Firewalls and encryption can protect a network from external threats, but locally unsecured devices and ports are vulnerable to internal attacks or simple carelessness.
Endpoint security products aim to prevent those types of data loss. One such product is DeviceLock from SmartLine, which we reviewed a couple of years ago. We found the product an easy-to-use, highly customizable and effective way to prevent internal data theft or accidental malicious downloads.
The company recently released Version 6.0 of the product, which contains several significant new features and improvements.
The core functionality of the product remains the same. It prevents leaks by controlling user access to devices and ports on a PC. It does this by intercepting every request from a user to the device and then checking to see whether the user has permission to use the device. If not, the user receives an “access denied” message.
DeviceLock can protect a surprisingly long list of ports and devices. They include USB ports, FireWire ports, serial ports, parallel ports, Bluetooth adapters, Wi-Fi adapters, CD and DVD drives (including writable drives), floppy drives, tape devices and removable storage devices such as memory sticks, flash drives, external hard drives and Iomega Zip drives.
We like the one-stop shopping interface that lets you view computers that are running DeviceLock, remotely deploy the software and set permissions for each device type. Setting time and day access for users or groups is a simple matter of selecting squares on a grid.
One important new feature in DeviceLock 6.0 is an optional data-shadowing capability. Data shadowing captures all data that users copy to removable devices, burn to CDs and DVDs, or print. The shadow copies can reveal whether the duplication breaches the agency’s data integrity policy.
Another new feature is the Media White List, which allows administrators to authorize access to specific DVD/CD-ROM disks even when DeviceLock has otherwise blocked access to the DVD/CD-ROM drive. DeviceLock identifies the allowable disks by a special data signature.

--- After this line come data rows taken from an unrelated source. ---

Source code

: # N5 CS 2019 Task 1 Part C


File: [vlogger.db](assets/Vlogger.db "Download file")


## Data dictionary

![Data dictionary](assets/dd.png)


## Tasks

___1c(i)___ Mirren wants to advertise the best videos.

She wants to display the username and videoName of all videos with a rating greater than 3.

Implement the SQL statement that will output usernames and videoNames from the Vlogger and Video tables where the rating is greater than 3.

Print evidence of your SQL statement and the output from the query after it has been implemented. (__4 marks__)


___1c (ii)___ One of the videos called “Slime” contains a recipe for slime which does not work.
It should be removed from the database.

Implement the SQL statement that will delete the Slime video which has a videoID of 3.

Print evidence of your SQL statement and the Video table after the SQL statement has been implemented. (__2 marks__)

If anyone changes the content of the disk, the data signature will change and DeviceLock will then block that disk. This safeguard prevents people from using a white-listed disk to introduce unwanted data to the network.
The Media White List is useful to agencies that routinely use CDs and DVDs to distribute software or instruction manuals over the network. This feature can also let administrators specify allowed users and groups so that only authorized users can access the contents of the disk.
DeviceLock 6.0 also offers an improved and integrated Active Directory Group Policy Manager console. The console allows DeviceLock to be as scalable as any Active Directory environment, allowing administrators to manage hundreds of thousands of Microsoft Windows desktop PCs.
DeviceLock can also manage any Lightweight Directory Access Protocol network of Windows PCs, including mixed network operating system environments.
Pricing starts at $35 per license with volume discounts beginning at 25 licenses.